Brief 1:
Do these statements agree with the article on DDoS attacks? Answer yes or no for each, and quote the deciding words from the article.
(a) Ferguson's comments appeared in a guest column on Infosecurity.
(b) JS-LOIC supports Twitter as a command-and-control method.
(c) Ferguson says thousands of hosts are needed to overwhelm most mid-sized web farms.
Brief 2:
Answer from the article on DDoS attacks:
(a) Which two companies were attacked online last month?
(b) What task does the spoofing of IP addresses make more difficult?
(c) What does Ferguson say the current situation is the online equivalent of?
Brief 3: Return a passage from the article on DDoS attacks without changes. Begin at the words "What's interesting about" and stop after "mid-sized web farms.".

Trend Micro expert predicts escalating DDoS attacks

According to Rik Ferguson, Trend Micro's solutions architect, last month's online attacks on MasterCard and PayPal – which were attributed to the Anonymous activist group – could portend more serious developments.

"In fact, we could soon see the first global digital riot", he said in a guest column on the ZDNet newswire.

"Is this is the new revolution? Are online protests happening on a huge scale, involving tens of thousands of volunteers? I am talking about the actions taken by Anonymous, the loose online collective and its growing army of hangers-on and coattail-riders", he added.

Ferguson went on to say that tens of thousands of volunteers are downloading tools that enable them to participate in the global assault on businesses with which they feel personally aggrieved.

The latest version of the LOIC utility, he adds, now includes features that allow the user to hand off control of their weaponised computer to a central authority to direct and control the attacks.

Trend Micro's security solutions architect, who has been monitoring the Anonymous attacks since the beginning, says that new variants of LOIC – including a JavaScript edition, JS-LOIC – have now appeared.

What's interesting about JS-LOIC, Infosecurity notes, is that the program code has been extensively rewritten, adding support for other command-and-control methodologies, including Facebook, RSS and Twitter, to the communications mix.

And it's against this backdrop that Ferguson argues that, with the right tools, it doesn't take more than a couple of hundred well-connected hosts to overwhelm most mid-sized web farms.

"So although the statistics on the real size of these recent attacks are not yet worthy of the cyberwar headlines they have attracted, this new trend is clearly cause for concern", he said.

"The game has changed. Right now we are looking at the online equivalent of a student sit-in, but the wide availability and the rapid development in sophistication of attack tools is concerning. The widespread willingness of volunteers means it is possible that we will see the first global digital riot before long", he added.

As reported previously by Infosecurity, Trend Micro's security expert notes that participation in DDoS attacks is explicitly illegal in many countries.

For this reason, Ferguson predicts that the spoofing of IP addresses – which makes the task of tracking down a DDoS attacker more difficult – will arrive in future LOIC-like applications.

But it gets potentially worse, as he asks what would happen if criminals were able to exploit a vulnerability in LOIC, either to compromise each zombie or to usurp the command-and-control infrastructure to perpetrate more familiar cybercrimes.

"Would every user still be such a willing zombie?", he said.

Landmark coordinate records

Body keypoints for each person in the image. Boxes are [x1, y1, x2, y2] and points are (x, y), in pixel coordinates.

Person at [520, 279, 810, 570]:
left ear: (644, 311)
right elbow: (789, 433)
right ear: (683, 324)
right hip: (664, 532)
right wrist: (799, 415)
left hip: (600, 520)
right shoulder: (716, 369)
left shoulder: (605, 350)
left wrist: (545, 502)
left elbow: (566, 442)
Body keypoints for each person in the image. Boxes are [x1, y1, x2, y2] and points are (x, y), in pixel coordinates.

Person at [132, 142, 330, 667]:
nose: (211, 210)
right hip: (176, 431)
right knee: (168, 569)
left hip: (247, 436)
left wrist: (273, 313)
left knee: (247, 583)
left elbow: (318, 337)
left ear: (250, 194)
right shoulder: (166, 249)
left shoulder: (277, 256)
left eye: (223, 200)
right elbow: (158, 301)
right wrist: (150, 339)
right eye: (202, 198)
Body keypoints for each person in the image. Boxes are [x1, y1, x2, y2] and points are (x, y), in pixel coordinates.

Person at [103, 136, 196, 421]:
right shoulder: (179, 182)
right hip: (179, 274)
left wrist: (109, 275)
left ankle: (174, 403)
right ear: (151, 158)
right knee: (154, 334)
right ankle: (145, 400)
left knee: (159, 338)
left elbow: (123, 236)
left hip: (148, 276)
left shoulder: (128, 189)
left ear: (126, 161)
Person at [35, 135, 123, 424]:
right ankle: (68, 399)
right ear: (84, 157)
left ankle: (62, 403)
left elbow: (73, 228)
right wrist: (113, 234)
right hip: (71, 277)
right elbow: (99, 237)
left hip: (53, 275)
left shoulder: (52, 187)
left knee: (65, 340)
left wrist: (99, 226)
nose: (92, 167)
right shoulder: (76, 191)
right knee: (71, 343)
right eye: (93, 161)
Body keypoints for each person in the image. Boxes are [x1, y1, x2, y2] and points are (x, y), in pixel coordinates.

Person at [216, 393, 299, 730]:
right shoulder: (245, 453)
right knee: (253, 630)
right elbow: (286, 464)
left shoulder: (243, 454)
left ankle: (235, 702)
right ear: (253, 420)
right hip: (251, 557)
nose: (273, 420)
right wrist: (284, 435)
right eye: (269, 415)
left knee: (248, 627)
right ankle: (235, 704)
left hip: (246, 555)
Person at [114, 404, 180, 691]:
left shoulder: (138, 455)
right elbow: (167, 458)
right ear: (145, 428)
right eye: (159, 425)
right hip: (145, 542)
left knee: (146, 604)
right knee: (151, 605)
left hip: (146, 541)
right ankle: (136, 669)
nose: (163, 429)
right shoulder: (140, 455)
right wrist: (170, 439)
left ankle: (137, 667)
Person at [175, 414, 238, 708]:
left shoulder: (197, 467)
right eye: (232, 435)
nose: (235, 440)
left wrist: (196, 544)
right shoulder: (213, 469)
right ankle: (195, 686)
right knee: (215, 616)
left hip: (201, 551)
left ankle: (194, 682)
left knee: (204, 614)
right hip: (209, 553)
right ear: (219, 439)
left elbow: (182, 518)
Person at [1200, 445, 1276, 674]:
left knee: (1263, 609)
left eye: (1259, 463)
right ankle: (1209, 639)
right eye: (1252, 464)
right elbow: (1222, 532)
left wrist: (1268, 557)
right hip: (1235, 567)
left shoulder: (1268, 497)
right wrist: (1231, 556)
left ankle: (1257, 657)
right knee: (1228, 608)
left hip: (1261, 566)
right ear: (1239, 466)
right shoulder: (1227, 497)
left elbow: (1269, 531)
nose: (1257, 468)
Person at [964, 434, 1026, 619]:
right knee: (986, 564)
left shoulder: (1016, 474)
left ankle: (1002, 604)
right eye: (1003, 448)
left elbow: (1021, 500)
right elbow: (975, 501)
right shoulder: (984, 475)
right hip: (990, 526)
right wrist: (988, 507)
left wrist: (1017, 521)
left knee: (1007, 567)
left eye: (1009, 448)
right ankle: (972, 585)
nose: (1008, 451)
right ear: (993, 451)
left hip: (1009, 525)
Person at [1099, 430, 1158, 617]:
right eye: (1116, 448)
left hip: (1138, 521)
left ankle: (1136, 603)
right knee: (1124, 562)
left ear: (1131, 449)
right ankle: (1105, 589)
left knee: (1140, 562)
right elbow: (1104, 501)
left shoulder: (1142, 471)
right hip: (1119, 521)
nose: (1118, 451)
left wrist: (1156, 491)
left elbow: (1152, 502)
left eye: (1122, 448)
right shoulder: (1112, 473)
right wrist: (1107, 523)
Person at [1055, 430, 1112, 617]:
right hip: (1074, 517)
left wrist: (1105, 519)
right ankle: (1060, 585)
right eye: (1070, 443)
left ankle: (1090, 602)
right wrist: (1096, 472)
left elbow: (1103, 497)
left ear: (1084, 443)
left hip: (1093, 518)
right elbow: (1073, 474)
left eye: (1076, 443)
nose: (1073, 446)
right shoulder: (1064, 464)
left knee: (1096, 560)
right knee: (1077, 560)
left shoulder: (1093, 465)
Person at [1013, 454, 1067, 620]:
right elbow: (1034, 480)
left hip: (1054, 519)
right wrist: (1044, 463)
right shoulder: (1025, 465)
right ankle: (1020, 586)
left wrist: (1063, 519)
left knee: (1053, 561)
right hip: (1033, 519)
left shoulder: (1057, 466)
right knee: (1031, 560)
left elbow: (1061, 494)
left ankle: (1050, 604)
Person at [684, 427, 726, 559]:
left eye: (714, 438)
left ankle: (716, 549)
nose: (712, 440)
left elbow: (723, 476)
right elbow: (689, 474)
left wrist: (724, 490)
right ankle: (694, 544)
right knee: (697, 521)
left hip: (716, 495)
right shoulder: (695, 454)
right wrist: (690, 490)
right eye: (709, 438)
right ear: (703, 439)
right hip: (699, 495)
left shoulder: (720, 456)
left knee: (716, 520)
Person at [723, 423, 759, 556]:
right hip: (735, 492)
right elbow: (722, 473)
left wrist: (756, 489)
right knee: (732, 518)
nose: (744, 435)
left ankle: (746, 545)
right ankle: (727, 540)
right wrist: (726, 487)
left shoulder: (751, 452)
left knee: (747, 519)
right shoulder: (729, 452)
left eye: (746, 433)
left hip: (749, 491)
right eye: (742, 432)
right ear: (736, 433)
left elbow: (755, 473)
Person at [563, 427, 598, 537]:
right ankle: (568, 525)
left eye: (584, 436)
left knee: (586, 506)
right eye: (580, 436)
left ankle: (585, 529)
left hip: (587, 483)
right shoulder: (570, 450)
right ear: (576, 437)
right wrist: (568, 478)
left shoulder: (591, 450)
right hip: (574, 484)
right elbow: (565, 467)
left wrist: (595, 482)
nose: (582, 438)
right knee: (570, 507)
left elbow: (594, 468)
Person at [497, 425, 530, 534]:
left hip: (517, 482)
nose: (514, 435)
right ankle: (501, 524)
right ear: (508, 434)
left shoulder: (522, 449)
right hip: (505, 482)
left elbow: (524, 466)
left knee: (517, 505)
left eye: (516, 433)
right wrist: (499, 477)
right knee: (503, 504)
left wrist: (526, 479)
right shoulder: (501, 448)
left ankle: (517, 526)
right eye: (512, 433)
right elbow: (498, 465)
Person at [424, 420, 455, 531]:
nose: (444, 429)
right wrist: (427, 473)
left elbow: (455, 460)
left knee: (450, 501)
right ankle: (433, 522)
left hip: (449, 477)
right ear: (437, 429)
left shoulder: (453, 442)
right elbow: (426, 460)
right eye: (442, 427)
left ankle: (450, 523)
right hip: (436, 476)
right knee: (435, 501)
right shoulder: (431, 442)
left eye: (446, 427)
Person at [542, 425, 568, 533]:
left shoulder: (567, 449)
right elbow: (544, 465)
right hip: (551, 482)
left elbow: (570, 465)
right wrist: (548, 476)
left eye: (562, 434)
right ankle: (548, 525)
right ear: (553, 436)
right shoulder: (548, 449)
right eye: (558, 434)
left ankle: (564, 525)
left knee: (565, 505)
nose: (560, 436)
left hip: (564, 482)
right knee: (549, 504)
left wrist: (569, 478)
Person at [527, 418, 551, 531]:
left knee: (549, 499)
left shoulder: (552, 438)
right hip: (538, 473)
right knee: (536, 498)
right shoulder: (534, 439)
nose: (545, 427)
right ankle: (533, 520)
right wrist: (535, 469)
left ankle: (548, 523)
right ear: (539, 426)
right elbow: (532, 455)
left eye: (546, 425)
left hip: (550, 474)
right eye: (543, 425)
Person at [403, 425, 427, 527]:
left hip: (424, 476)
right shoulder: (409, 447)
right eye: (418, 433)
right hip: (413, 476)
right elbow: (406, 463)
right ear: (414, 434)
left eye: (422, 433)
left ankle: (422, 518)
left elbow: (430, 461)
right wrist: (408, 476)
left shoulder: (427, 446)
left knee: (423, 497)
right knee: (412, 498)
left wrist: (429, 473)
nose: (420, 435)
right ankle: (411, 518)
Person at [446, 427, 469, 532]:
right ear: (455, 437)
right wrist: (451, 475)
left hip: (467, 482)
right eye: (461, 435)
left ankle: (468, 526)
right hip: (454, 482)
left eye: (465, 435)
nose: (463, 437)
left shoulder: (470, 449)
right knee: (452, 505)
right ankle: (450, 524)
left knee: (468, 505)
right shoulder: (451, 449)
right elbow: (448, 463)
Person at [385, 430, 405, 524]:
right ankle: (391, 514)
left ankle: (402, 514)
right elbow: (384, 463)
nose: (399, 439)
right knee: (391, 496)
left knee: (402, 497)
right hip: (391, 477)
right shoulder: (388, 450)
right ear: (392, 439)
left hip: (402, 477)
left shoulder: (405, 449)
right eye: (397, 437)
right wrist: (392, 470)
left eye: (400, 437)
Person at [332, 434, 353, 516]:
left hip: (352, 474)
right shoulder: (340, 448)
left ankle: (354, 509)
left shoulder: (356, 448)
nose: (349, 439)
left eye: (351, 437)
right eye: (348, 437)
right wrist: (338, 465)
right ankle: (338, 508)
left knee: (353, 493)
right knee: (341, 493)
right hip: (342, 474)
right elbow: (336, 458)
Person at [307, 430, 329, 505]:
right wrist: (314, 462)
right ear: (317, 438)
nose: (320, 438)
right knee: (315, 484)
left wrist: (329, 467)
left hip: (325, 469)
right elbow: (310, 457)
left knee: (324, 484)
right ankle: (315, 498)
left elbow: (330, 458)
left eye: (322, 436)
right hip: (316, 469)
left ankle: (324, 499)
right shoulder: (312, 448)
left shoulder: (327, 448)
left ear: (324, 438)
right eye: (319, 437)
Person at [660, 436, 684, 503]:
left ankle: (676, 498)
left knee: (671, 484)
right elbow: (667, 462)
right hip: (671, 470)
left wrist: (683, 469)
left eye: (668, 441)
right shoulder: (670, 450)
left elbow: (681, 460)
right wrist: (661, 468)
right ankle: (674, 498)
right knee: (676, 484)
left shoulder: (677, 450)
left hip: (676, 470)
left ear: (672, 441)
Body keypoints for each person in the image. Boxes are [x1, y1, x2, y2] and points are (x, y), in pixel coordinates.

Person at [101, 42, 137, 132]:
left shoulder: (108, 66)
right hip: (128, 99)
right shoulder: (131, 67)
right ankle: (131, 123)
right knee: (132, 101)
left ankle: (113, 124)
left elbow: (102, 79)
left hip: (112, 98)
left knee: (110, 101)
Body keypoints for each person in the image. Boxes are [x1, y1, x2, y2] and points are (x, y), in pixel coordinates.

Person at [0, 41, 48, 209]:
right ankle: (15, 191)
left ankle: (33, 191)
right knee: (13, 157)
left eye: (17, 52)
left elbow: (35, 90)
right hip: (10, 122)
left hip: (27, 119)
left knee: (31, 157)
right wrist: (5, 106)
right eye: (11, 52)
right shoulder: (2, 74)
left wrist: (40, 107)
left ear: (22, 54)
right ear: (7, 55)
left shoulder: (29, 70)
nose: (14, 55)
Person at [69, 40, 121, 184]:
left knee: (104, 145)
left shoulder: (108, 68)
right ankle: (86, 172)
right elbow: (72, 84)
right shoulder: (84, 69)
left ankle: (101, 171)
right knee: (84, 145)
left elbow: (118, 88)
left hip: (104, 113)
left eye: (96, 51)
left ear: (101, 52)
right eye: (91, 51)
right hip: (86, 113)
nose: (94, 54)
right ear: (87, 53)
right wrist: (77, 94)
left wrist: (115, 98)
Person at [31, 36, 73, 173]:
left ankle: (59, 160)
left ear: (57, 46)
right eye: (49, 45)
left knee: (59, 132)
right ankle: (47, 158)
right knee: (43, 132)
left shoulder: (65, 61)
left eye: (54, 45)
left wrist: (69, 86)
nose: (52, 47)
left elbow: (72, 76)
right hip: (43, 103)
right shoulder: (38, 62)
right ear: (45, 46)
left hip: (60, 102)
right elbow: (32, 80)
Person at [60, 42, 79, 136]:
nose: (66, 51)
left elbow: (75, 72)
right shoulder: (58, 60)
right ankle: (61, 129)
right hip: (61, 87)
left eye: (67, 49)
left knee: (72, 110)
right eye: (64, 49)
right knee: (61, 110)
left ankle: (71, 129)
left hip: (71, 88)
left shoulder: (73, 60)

Response area 1:
(a) No: "he said in a guest column on the ZDNet newswire"
(b) Yes: "adding support for other command-and-control methodologies, including Facebook, RSS and Twitter"
(c) No: "it doesn't take more than a couple of hundred well-connected hosts to overwhelm most mid-sized web farms"

Response area 2:
(a) MasterCard and PayPal
(b) Tracking down a DDoS attacker
(c) A student sit-in

Response area 3:
What's interesting about JS-LOIC, Infosecurity notes, is that the program code has been extensively rewritten, adding support for other command-and-control methodologies, including Facebook, RSS and Twitter, to the communications mix.

And it's against this backdrop that Ferguson argues that, with the right tools, it doesn't take more than a couple of hundred well-connected hosts to overwhelm most mid-sized web farms.